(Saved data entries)
[Start of Attachment]

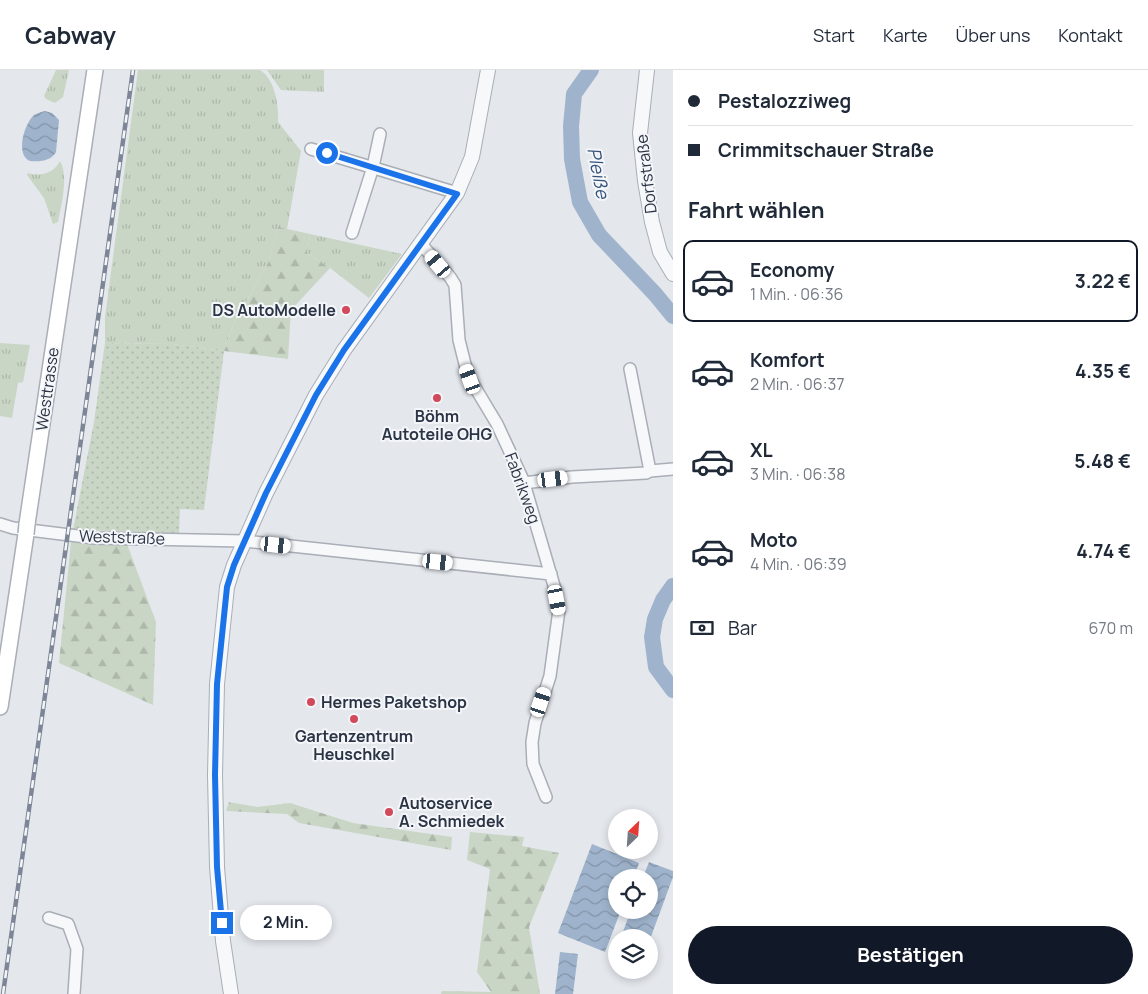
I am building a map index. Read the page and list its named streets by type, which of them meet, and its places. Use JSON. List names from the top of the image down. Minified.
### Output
{"streets":{"main road":["Westtrasse"],"street":["Dorfstraße","Fabrikweg","Weststraße"]},"water":["Pleiße"],"places":["DS AutoModelle","Böhm Autoteile OHG","Hermes Paketshop","Gartenzentrum Heuschkel","Autoservice A. Schmiedek"],"north":"top right","page":{"header":"Cabway","nav":["Start","Karte","Über uns","Kontakt"],"banner":["Pestalozziweg","Crimmitschauer Straße"],"heading":"Fahrt wählen","list":[{"name":"Economy","note":"1 Min. · 06:36","value":"3.22 €"},{"name":"Komfort","note":"2 Min. · 06:37","value":"4.35 €"},{"name":"XL","note":"3 Min. · 06:38","value":"5.48 €"},{"name":"Moto","note":"4 Min. · 06:39","value":"4.74 €"}],"pay":["Bar","670 m"],"bubble":"2 Min.","buttons":"Bestätigen"}}
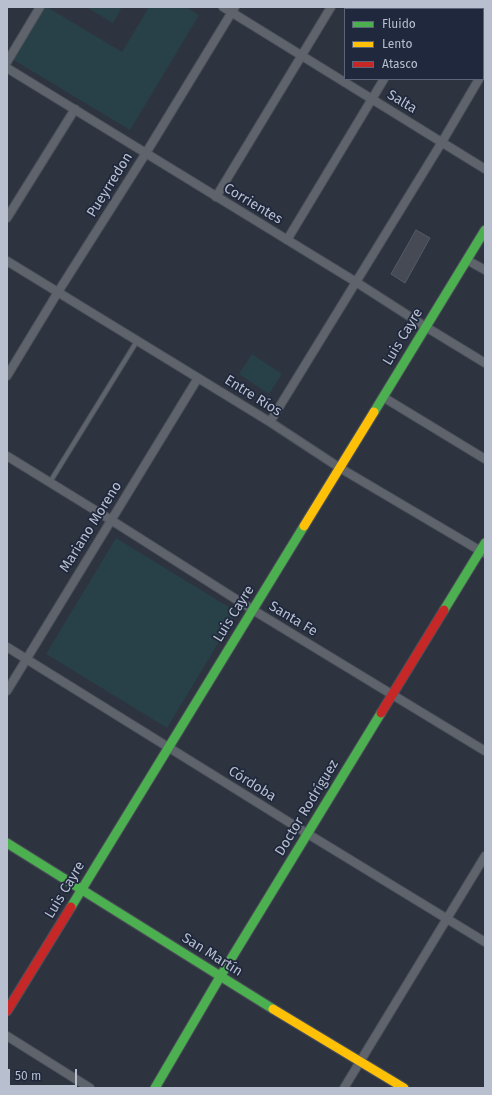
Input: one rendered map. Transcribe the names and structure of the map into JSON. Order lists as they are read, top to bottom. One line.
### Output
{"streets":{"street":["Salta","Pueyrredon","Corrientes","Luis Cayre","Entre Ríos","Mariano Moreno","Santa Fe","Córdoba","Doctor Rodríguez","San Martín"]},"crossings":[["Salta","Pueyrredon"],["Pueyrredon","Corrientes"],["Pueyrredon","Entre Ríos"],["Corrientes","Luis Cayre"],["Luis Cayre","Entre Ríos"],["Luis Cayre","Santa Fe"],["Luis Cayre","Córdoba"],["Luis Cayre","San Martín"],["Entre Ríos","Mariano Moreno"],["Entre Ríos","Doctor Rodríguez"],["Mariano Moreno","Santa Fe"],["Mariano Moreno","Córdoba"],["Santa Fe","Doctor Rodríguez"],["Córdoba","Doctor Rodríguez"],["Doctor Rodríguez","San Martín"]],"legend":["Fluido","Lento","Atasco"],"scale_bar":"50 m"}
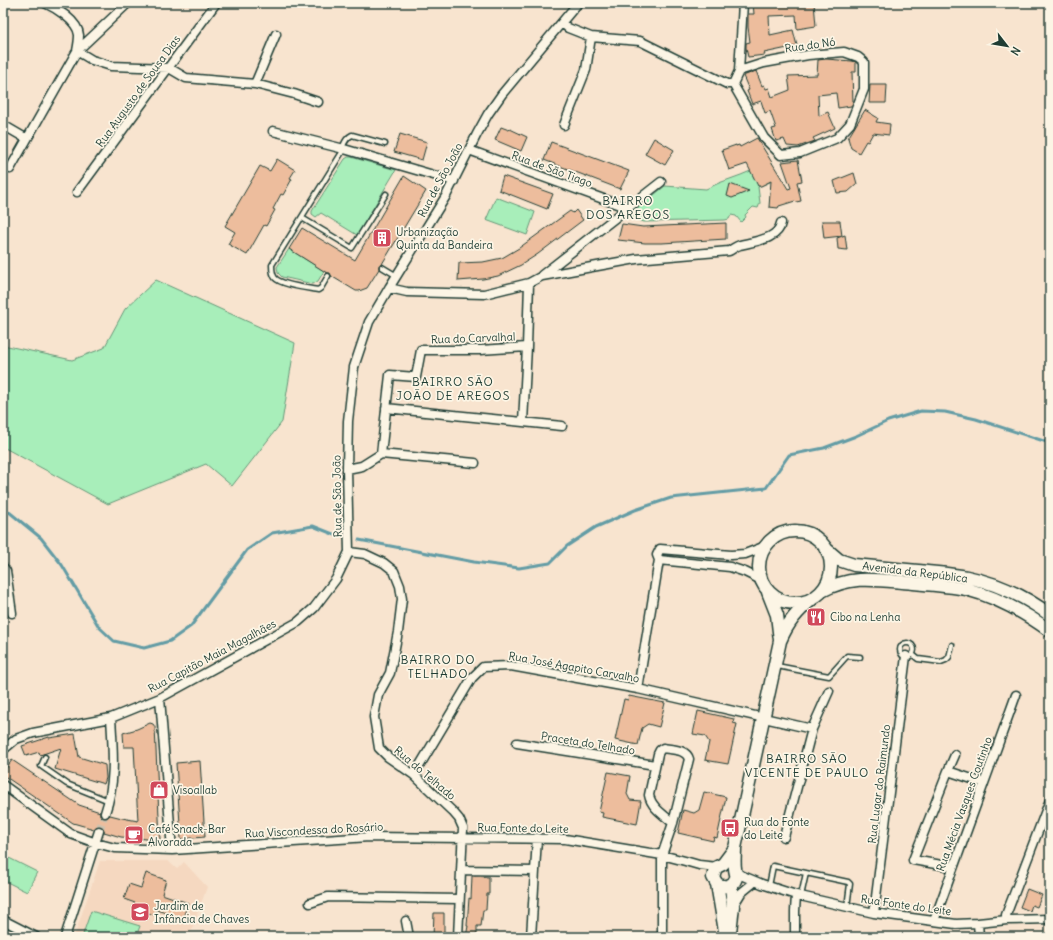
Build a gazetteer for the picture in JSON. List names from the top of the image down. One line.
{"streets":{"street":["Rua do Nó","Rua Augusto de Sousa Dias","Rua de São Tiago","Rua de São João","Rua do Carvalhal","Avenida da República","Rua Capitão Maia Magalhães","Rua José Agapito Carvalho","Praceta do Telhado","Rua do Telhado","Rua Lugar do Raimundo","Rua Mécia Vasques Coutinho","Rua Fonte do Leite","Rua Viscondessa do Rosário"]},"crossings":[["Rua de São Tiago","Rua de São João"],["Rua de São João","Rua Capitão Maia Magalhães"],["Rua de São João","Rua do Telhado"],["Rua Capitão Maia Magalhães","Rua do Telhado"],["Rua José Agapito Carvalho","Rua do Telhado"],["Rua do Telhado","Rua Fonte do Leite"],["Rua do Telhado","Rua Viscondessa do Rosário"],["Rua Lugar do Raimundo","Rua Fonte do Leite"],["Rua Mécia Vasques Coutinho","Rua Fonte do Leite"],["Rua Fonte do Leite","Rua Viscondessa do Rosário"]],"districts":["BAIRRO DOS AREGOS","BAIRRO SÃO JOÃO DE AREGOS","BAIRRO DO TELHADO","BAIRRO SÃO VICENTE DE PAULO"],"places":{"building":["Urbanização Quinta da Bandeira"],"restaurant":["Cibo na Lenha"],"shop":["Visoallab"],"bus stop":["Rua do Fonte do Leite"],"cafe":["Café Snack-Bar Alvorada"],"school or university":["Jardim de Infância de Chaves"]},"north":"bottom right"}
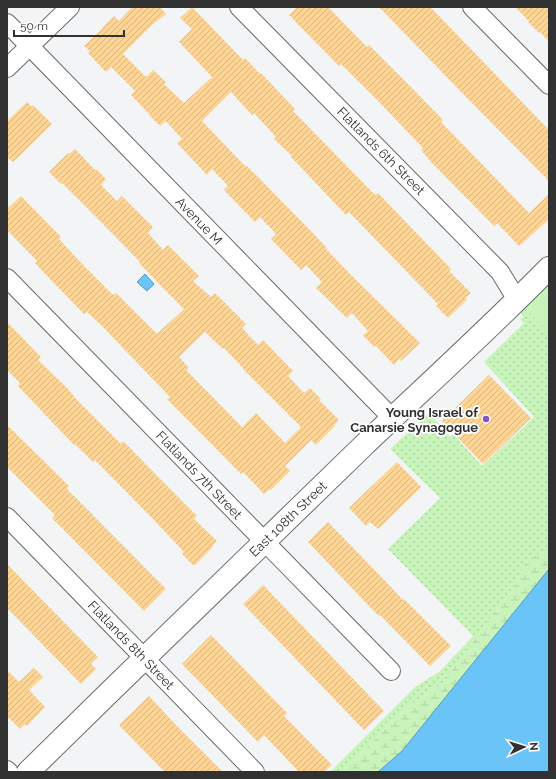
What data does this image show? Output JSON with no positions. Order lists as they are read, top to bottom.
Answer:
{
  "streets": {
    "street": [
      "Flatlands 6th Street",
      "Avenue M",
      "Flatlands 7th Street",
      "East 108th Street",
      "Flatlands 8th Street"
    ]
  },
  "crossings": [
    ["Flatlands 6th Street", "East 108th Street"],
    ["Avenue M", "East 108th Street"],
    ["Flatlands 7th Street", "East 108th Street"],
    ["East 108th Street", "Flatlands 8th Street"]
  ],
  "places": ["Young Israel of Canarsie Synagogue"],
  "scale_bar": "50 m",
  "north": "right"
}
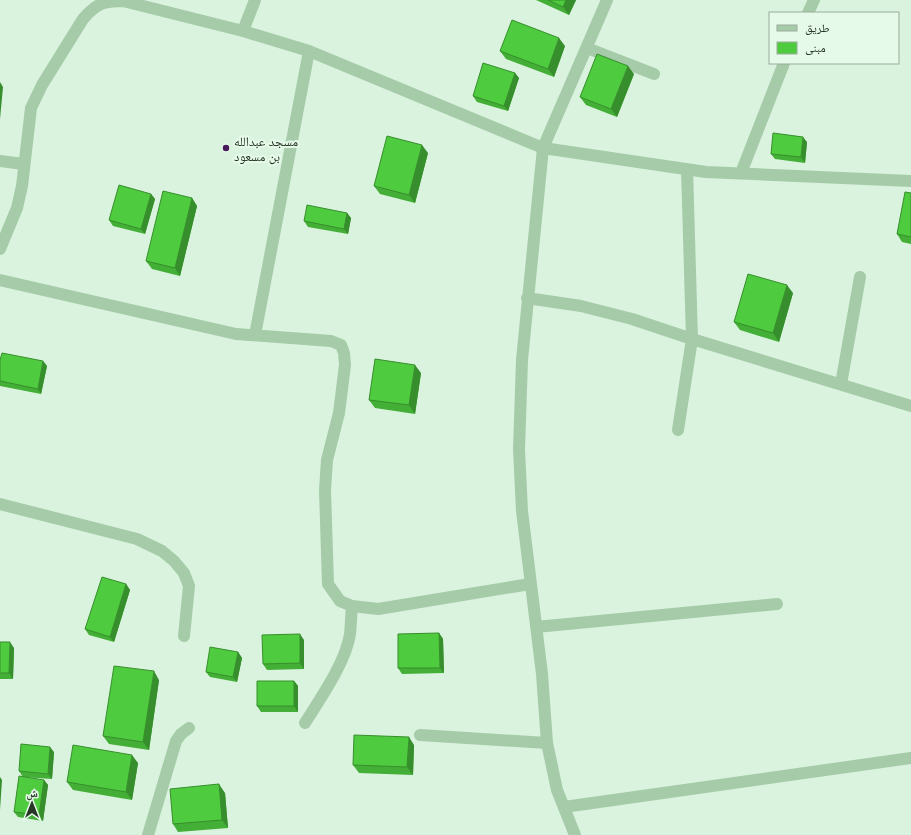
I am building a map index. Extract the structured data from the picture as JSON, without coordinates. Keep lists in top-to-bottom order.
{
  "places": ["مسجد عبدالله بن مسعود"],
  "legend": ["طريق", "مبنى"],
  "north": "top"
}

[End of Attachment]

# [Work item]
If a line in the entries above holds "they", include it in the count; report nothing but the resulting number.

# [Result below]
2